Thinks: No! I wish they would jolly well stop those people from coming here, so me and my friends could come instead.

And so forth.

But then came the section that was the kind of thing that makes my Grumpy Old Man antennae start waving around like those of a grasshopper on acid:

•If the TarraWarra Museum was a person, would you say it was (check all that apply):

Charming

Entertaining

Outgoing

Interesting

Intelligent

Acowlytes, I was forced to scribble my incredulity on the page at this point. When the creators of a survey decide that by anthropomorphising an institution this will help reveal something useful about said institution, they’ve ventured well into cloud cuckoo land and thrown away their compass. ((Needless to say, the survey presented no check box options on this question for ‘Boring’ or ‘Irritating’ or Pretentious’ or ‘Eccentric’. You can see, I surmise, the inherent brainlessness of this pursuit.))

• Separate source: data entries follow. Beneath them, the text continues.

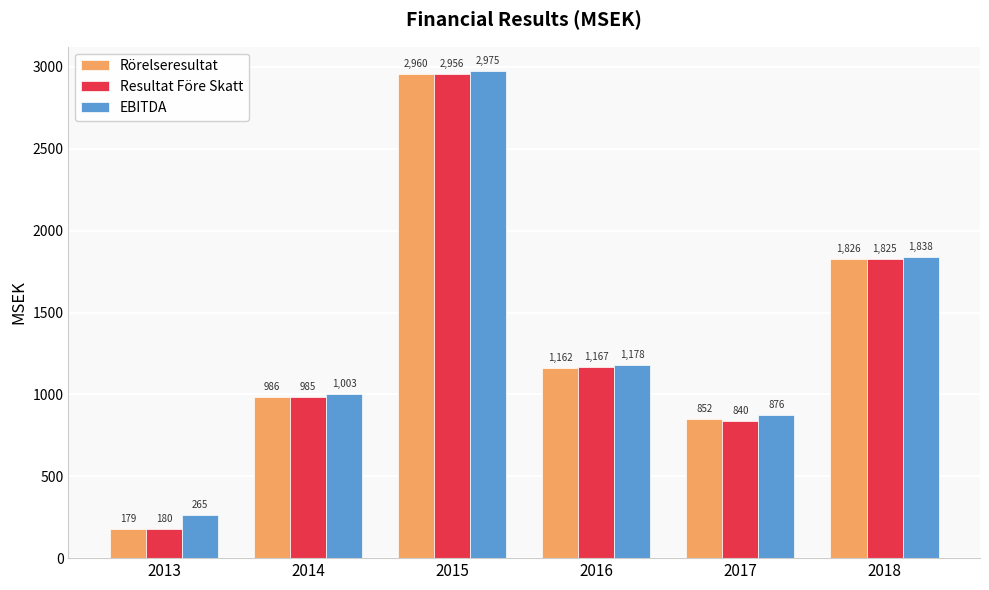

Is it true that Resultat Före Skatt equals 839.9 at 2017?

True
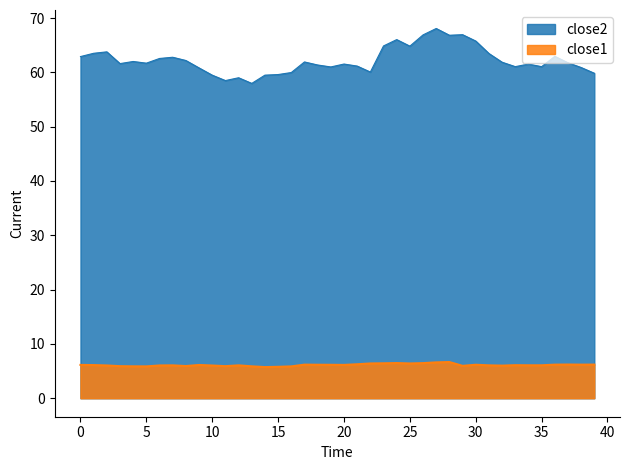

Rank the series by their average value, from lowest to highest.

close1, close2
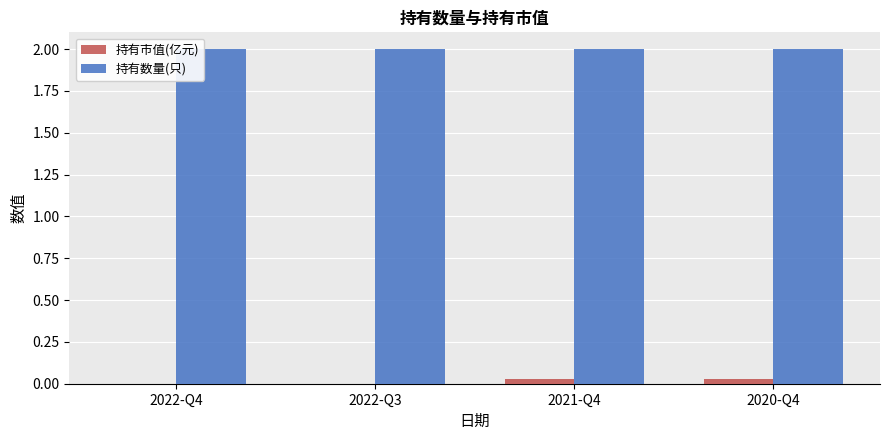

Which series has the largest total across all categories?

持有数量(只)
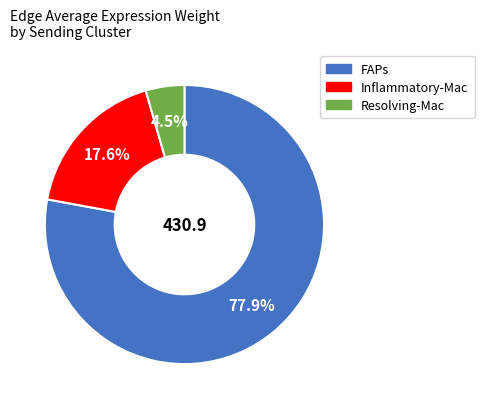

Which category accounts for the majority?

FAPs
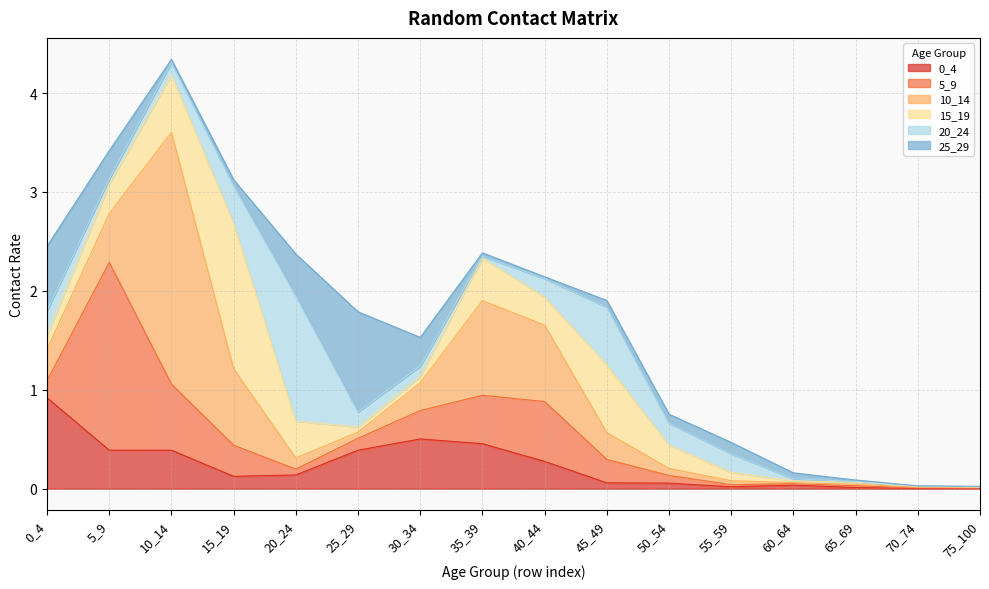

What are all the series names shown in the legend?

0_4, 5_9, 10_14, 15_19, 20_24, 25_29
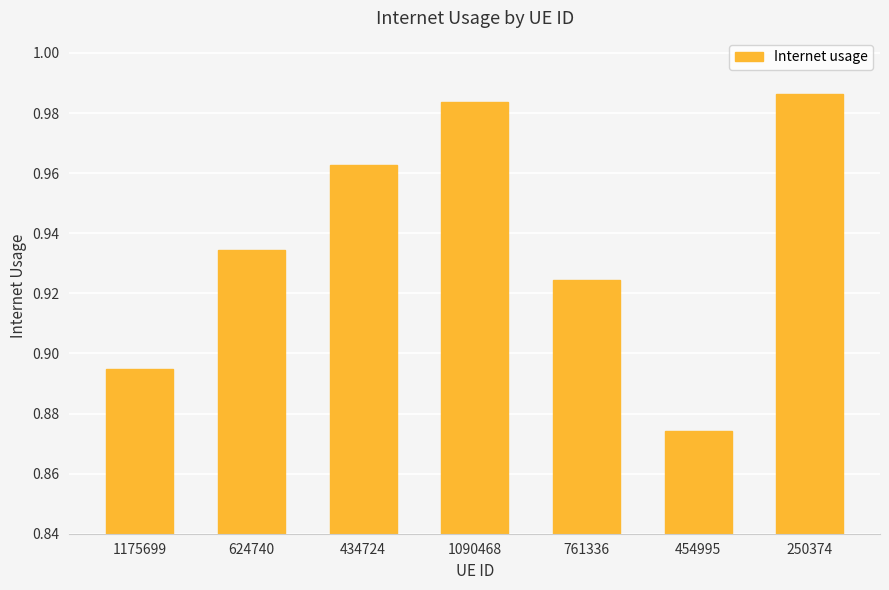

What is the change in value from 1175699 to 434724?

+0.1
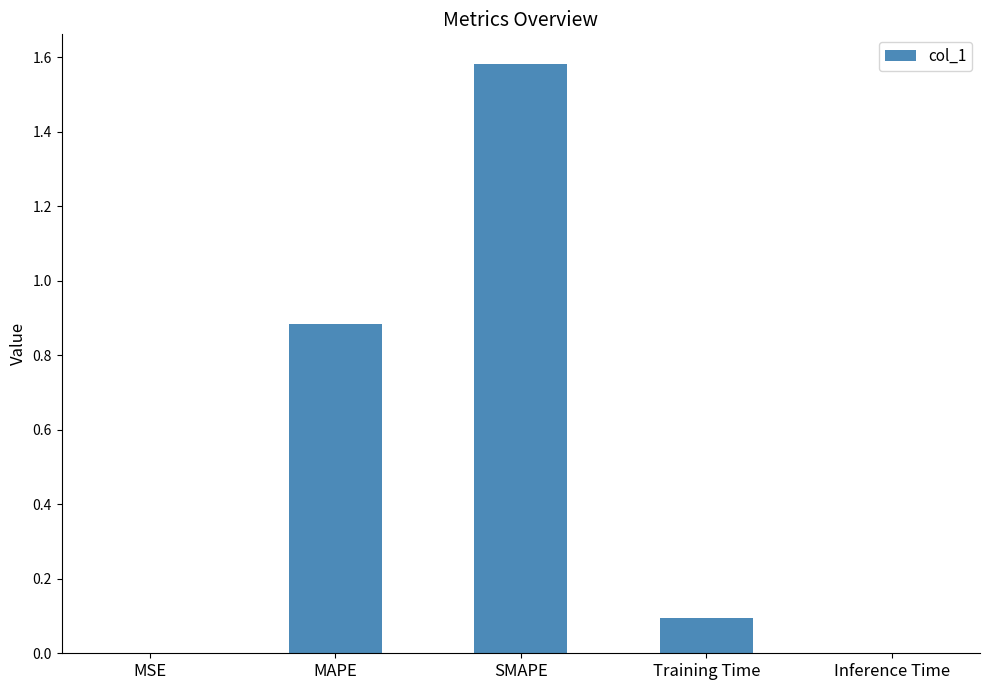

At which category does the chart reach its peak across all series?

SMAPE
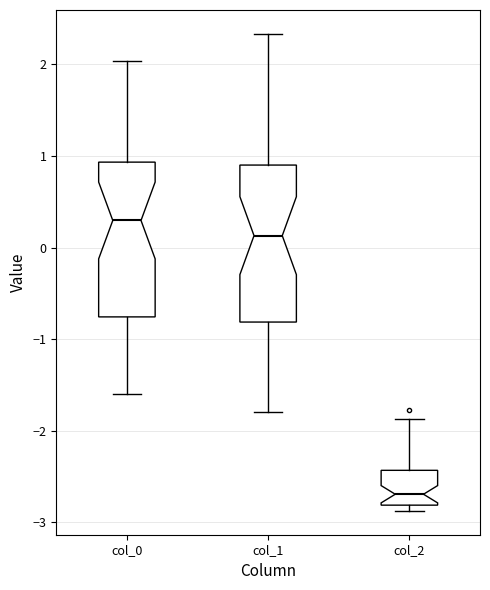

Reading left to right, read every box against the y-axis: the position of its median line, the range the box covers, and the ends of its whiskers. The values are not printed on the chart, so give them approximately, as read against the axis.

col_0: median 0.3, box -0.8 to 0.9, whiskers -1.6 to 2.0
col_1: median 0.1, box -0.8 to 0.9, whiskers -1.8 to 2.3
col_2: median -2.7, box -2.8 to -2.4, whiskers -2.9 to -1.9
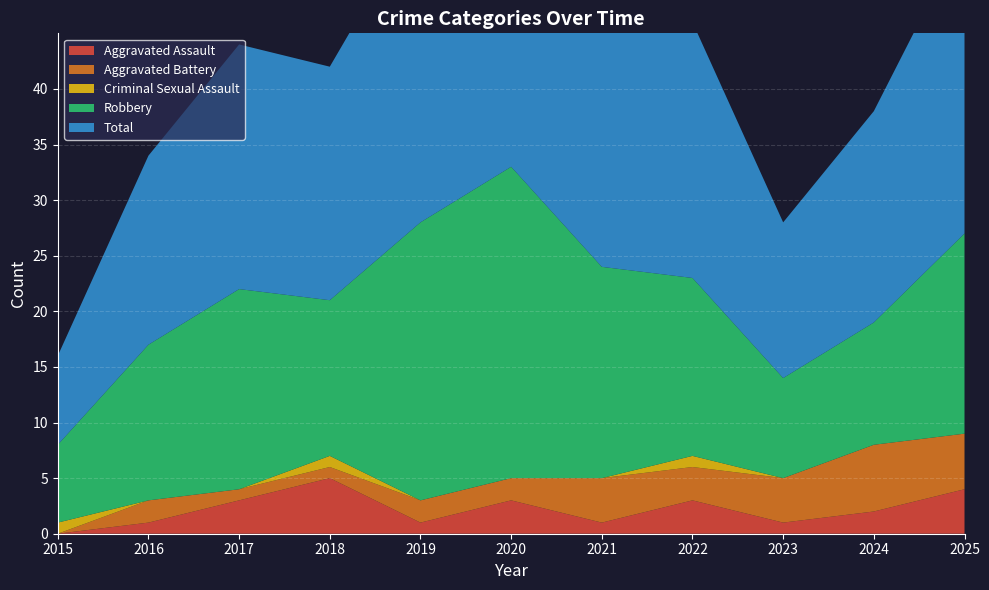

Reading left to right, transcribe all the data shown in this chart.

Aggravated Assault: 0	1	3	5	1	3	1	3	1	2	4
Aggravated Battery: 0	2	1	1	2	2	4	3	4	6	5
Criminal Sexual Assault: 1	0	0	1	0	0	0	1	0	0	0
Robbery: 7	14	18	14	25	28	19	16	9	11	18
Total: 8	17	22	21	28	33	24	23	14	19	27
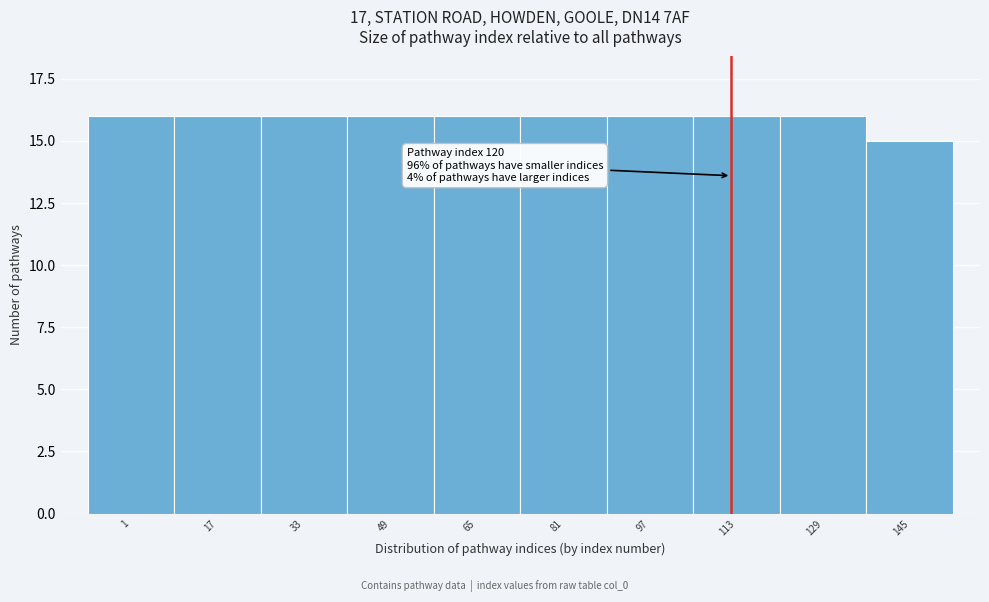

Reading right to left, list all the values displayed in this chart.

15	16	16	16	16	16	16	16	16	16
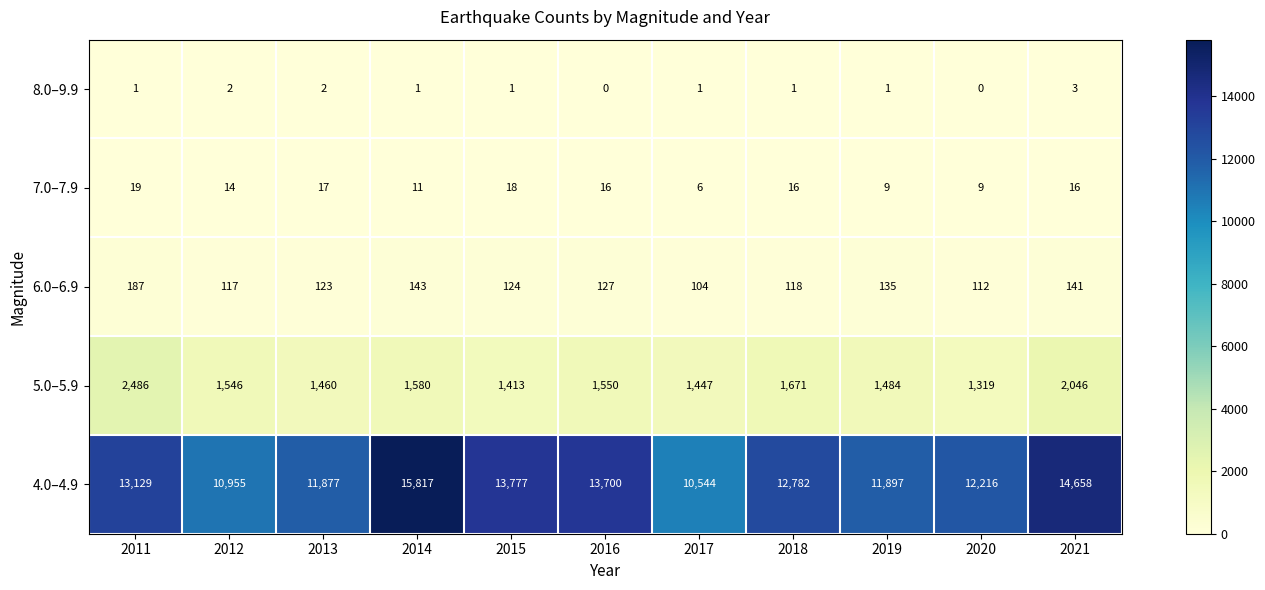

Read the 7.0–7.9 value at 2016.

16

The problem with even beginning to attempt to sensibly answer the questions posed above, is that you are on EXACT LOGICAL FOOTING with the following:

•If the TarraWarra Museum was a person (check all that apply):

Would you ask it out for a drink?

What colour eyes do you think it would have?

Should you give up your seat for it on a bus?

Do you think it would be appropriate dinner company for the Fire Station, the Public Library and the Chinese Restaurant?

It doesn’t matter how I try to frame it, I can’t see any possible way that any quantity of answers to this kind of question can provide data that might be helpful in making your art museum a better place – or even a controllably different place, for that matter. There is simply no sensible yardstick by which to measure things. Should the majority of respondents determine, for instance, that if the TarraWarra Art Museum was a person it would be charming and intelligent with a dash of insouciance, what the hell are you going to do with that information? Bash that damned insouciance out of it by removing the sand-blasted glass panels on the gift shop doors? If you thought TarraWarra-the-person was a little short on, oh, charisma, say, could you correct that by installing some crazy paving at the front entrance? You can, I trust, see my perplexity with this scenario.

And really, if you just can’t see your way around it, and you really must anthropomorphise your Art Museum, at the very least allow your respondents to have a creative personal say:

•If the TarraWarra Museum was a person:

Other (please use your own words, or make a drawing):

I imagine the TarraWarra Museum as a somewhat eccentric spinster with a penchant for French rosé. It has a good, if slightly peculiar, sense of humour and prefers chairs that face the window. It laughs a little too loudly and self-consciously at other people’s jokes, has a morbid fear of stick insects and visits a distant cousin in Ibiza every couple of years out of a misplaced sense of familial obligation.

At least reading the results of the survey would be entertaining. They might even make an amusing artwork.